■ CONSIGNE DE TRAVAIL:
Citez mot pour mot toutes les lignes des entrées ci-dessous.

■ ENTRÉES FOURNIES:
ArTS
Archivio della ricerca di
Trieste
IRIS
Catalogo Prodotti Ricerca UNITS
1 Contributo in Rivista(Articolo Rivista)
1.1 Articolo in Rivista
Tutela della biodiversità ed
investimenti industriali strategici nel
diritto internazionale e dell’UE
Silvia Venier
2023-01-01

■ RÉPONSE À RENDRE:
ArTS
Archivio della ricerca di
Trieste
IRIS
Catalogo Prodotti Ricerca UNITS
1 Contributo in Rivista(Articolo Rivista)
1.1 Articolo in Rivista
Tutela della biodiversità ed
investimenti industriali strategici nel
diritto internazionale e dell’UE
Silvia Venier
2023-01-01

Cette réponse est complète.